In FarmVille Tropic Escape, key leads across art, game design and engineering were women.We take a focused approach to our hiring, to ensure our hiring practices are more inclusive: i.e. going to conferences which are women oriented, being more deliberate while crafting job descriptions and even going outside the games industry to hire certain talent.” Heather Houston, Senior Director, Words with Friends, Zynga.
“ It’s important to hire a diverse array of talent that can represent and empathise with the general population.

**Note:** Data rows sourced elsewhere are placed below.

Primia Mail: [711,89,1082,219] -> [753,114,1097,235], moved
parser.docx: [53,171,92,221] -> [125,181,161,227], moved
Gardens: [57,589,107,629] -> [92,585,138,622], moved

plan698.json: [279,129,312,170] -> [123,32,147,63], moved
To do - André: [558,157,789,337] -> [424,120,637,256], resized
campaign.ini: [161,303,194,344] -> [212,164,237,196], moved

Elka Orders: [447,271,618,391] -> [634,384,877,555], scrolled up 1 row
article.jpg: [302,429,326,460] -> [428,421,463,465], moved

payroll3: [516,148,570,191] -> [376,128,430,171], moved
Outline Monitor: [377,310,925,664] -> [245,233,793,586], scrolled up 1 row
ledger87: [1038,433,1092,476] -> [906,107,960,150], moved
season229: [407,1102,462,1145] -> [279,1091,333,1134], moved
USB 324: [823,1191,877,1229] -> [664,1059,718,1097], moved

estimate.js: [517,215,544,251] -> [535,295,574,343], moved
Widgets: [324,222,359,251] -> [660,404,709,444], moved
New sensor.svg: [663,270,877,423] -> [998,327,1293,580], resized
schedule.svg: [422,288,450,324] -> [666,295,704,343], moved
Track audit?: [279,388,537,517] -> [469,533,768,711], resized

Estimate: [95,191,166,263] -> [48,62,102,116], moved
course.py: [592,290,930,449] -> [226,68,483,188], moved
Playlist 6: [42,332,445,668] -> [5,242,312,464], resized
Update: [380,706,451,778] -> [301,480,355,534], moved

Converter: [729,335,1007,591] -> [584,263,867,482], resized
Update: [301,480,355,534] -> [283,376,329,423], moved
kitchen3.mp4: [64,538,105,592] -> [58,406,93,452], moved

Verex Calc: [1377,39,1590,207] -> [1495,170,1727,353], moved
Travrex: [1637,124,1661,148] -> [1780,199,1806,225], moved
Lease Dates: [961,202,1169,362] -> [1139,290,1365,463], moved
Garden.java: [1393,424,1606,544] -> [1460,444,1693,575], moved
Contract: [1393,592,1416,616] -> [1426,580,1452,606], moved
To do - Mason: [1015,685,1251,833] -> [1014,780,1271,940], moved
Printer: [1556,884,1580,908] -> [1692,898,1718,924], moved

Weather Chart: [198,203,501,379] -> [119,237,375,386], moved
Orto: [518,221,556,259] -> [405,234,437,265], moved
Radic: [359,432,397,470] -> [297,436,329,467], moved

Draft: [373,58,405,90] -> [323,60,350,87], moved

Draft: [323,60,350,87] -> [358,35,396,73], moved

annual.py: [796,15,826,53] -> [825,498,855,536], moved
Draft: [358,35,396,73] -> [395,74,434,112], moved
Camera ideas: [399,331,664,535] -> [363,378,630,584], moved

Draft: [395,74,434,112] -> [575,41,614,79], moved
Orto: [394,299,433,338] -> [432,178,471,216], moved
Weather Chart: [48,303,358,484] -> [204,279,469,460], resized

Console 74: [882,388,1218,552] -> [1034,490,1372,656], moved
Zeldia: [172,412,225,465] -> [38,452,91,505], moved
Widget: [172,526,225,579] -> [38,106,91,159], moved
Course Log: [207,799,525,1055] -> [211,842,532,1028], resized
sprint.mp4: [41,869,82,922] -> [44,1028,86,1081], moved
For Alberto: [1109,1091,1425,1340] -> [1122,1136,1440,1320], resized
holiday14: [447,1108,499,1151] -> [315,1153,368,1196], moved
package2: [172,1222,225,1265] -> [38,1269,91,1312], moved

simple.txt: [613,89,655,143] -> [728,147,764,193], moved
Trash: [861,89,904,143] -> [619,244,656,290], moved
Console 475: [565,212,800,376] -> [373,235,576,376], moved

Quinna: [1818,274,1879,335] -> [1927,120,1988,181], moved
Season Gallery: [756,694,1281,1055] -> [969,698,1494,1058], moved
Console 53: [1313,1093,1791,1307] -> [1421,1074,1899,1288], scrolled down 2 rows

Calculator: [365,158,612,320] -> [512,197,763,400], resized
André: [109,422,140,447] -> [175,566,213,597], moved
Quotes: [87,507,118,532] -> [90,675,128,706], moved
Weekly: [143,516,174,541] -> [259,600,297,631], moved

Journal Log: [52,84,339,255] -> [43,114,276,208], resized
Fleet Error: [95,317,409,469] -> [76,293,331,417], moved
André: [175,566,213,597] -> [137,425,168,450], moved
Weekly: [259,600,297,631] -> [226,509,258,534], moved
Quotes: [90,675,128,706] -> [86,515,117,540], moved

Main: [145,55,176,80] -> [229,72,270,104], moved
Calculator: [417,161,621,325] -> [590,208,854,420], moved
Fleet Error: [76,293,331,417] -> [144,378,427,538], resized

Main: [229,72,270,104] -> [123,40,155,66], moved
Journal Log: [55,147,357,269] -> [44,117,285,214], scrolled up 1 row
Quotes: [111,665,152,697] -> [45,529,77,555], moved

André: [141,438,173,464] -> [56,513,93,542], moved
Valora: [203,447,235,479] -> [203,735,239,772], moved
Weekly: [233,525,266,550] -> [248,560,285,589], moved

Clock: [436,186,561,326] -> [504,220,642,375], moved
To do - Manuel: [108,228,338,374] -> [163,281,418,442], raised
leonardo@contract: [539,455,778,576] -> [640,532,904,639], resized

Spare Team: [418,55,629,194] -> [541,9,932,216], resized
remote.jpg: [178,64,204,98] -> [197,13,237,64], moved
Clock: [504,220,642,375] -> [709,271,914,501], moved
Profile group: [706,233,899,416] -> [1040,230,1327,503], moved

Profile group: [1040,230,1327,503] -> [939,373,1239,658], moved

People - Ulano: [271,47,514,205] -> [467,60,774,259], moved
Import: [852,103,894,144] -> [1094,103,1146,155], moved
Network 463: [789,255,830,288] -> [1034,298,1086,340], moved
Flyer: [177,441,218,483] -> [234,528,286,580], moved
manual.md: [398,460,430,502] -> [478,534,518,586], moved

This allows teams to foster an environment to be bold, stay curious and deliver socially connected creative experiences for underserved audiences.” Sarah Fuchs, VP and GM, Glu Mobile.
The future is female
As platforms/channels diversify and women spend more time on their devices seeking entertainment, we need to acknowledge the role gaming content will play in influencing and shaping society. While a few companies have already tapped this audience with great success, there is still room for more creative and innovative content.
For far too long has the representation, narrative and power structures of our world been male oriented. As tech awakens to women as power consumers, we need a paradigm for inclusive and diverse entertainment. As an investor, I am excited about a world with equal representation and what it unlocks. Imagine the possibilities.
*Note: The primary aim of this article is to shed light on the need to build innovative content, in the context of female audiences and the opportunity it presents. It does not preclude the sub-set of male players who may enjoy similar style of entertainment and are also underserved. A special thanks to everyone who contributed to this with their experiences, insights, perspectives and opinions (some of whom are quoted).